- _Aufgabe 1_
Nennen Sie alle Städte, die im Text über Reutlingen namentlich erwähnt werden.
- _Aufgabe 2_
Fassen Sie den Absatz „Das muss man ja nun auch mal positiv erwähnen“ aus dem Text über Reutlingen als knappe Stichpunktliste zusammen.
- _Aufgabe 3_
Führen Sie die Betrachtung über Reutlingen im selben Ton nach dem letzten Satz weiter.
── Bereitgestellter Auszug ──
Samstag, 10. Dezember 2016
Reutlingen - die Stadt, die wir vielleicht unterschätzen...
Eine unzeitgemäße Betrachtung von Raimund Vollmer
Der Listbrunnen, der Listplatz und das Parkhotel List waren dereinst das moderne Markenzeichen der Stadt Reutlingen. Nun sucht unsere Oberbürgermeisterin Barbara Bosch nach einer neuen Marke.
Das muss man ja nun auch mal positiv erwähnen: Reutlingen hat nach Aussage von Oberbürgermeisterin Barbara Bosch eine Pro-Kopf-Verschuldung von 763 Euro. Das ist unglaublich niedrig und nur um 33 Euro mehr als Wolfsburg. Die Autostadt liegt bei der Verschuldung am untersten Ende jener 73 Großstädte in Deutschland, die mehr als 100.000 Einwohner haben. Oberhausen hingegen, eine Stadt aus dem Kohlenpott, hat eine Rekord-Verschuldung von 9792 Euro je Einwohner. Der Standort ist wie die der meisten Großstädte mit erhöhter Schuldenlast in Nordrhein-Westfalen.Aber dort gibt es auch die meisten Großstädte, nämlich 29, in Baden-Württemberg sind es nur neun.
Gut gewirtschaftet wurde dennoch in der Großstadt Reutlingen.
───
── Datensatzauszüge ──
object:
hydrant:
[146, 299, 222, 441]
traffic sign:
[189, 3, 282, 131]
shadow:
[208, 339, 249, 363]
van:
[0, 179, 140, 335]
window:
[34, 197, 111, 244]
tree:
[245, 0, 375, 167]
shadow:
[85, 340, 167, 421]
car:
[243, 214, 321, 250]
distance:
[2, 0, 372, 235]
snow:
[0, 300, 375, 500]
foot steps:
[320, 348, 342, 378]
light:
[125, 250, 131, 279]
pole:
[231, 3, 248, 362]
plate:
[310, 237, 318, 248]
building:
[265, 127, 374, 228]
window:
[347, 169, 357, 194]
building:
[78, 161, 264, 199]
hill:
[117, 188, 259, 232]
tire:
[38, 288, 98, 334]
───
── Datensatzauszüge ──
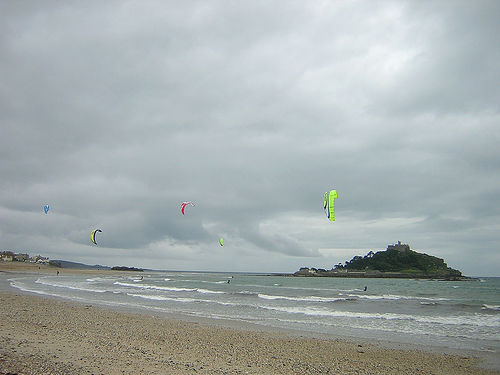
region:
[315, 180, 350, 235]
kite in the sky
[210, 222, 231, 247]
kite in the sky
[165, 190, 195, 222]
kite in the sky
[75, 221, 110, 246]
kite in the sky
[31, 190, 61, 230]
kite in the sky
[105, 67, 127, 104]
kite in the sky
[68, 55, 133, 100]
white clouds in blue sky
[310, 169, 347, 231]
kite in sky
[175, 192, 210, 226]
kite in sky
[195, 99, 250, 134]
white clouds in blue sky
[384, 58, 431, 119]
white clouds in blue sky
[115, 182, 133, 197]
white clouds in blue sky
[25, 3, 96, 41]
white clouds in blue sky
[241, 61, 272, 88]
───
- _Ausgabe 1_
Reutlingen, Wolfsburg, Oberhausen

- _Ausgabe 2_
- Reutlingen: Pro-Kopf-Verschuldung von 763 Euro laut Oberbürgermeisterin Barbara Bosch, nur 33 Euro mehr als Wolfsburg
- Wolfsburg: niedrigste Verschuldung unter den 73 deutschen Großstädten mit mehr als 100.000 Einwohnern
- Oberhausen: Rekordverschuldung von 9792 Euro je Einwohner; liegt wie die meisten höher verschuldeten Großstädte in Nordrhein-Westfalen
- Nordrhein-Westfalen hat mit 29 die meisten Großstädte, Baden-Württemberg nur neun

- _Ausgabe 3_
Die andere Seite desselben Platzes - aus Gründen, die wir nicht näher bezeichnen können, ist dieser Platz für Jahrzehnte der Inbegriff Reutlingens gewesen. Für die Bürger jedenfalls.
Leider sagt die Studie der amerikanischen Wirtschaftsprüfungsgesellschaft Ernst & Young nichts über Reutlingen an sich. Sie ist auch nicht unter den drei Städten mit der geringsten Verschuldung pro Kopf aufgeführt. Dabei wäre - gemessen an den Angaben unserer OB - Reutlingen vor Jena die Stadt mit der drittniedrigsten Pro-Kopf-Verschuldung. Im Unterschied zum Statistischen Bundesamt schauen die Wirtschaftsprüfer wohl auch in die Nebenhaushalte, also in die Beteiligungen.
Nichtsdestotrotz könnte man Reutlingen für eine kerngesunde Stadt halten, die nun auch zeigen will, dass sie beherzt ihre Themen anpackt. Da kann man schon verstehen, dass die Stadt in die Zukunft investieren will - und sei es auch um den Preis von mehr Schulden.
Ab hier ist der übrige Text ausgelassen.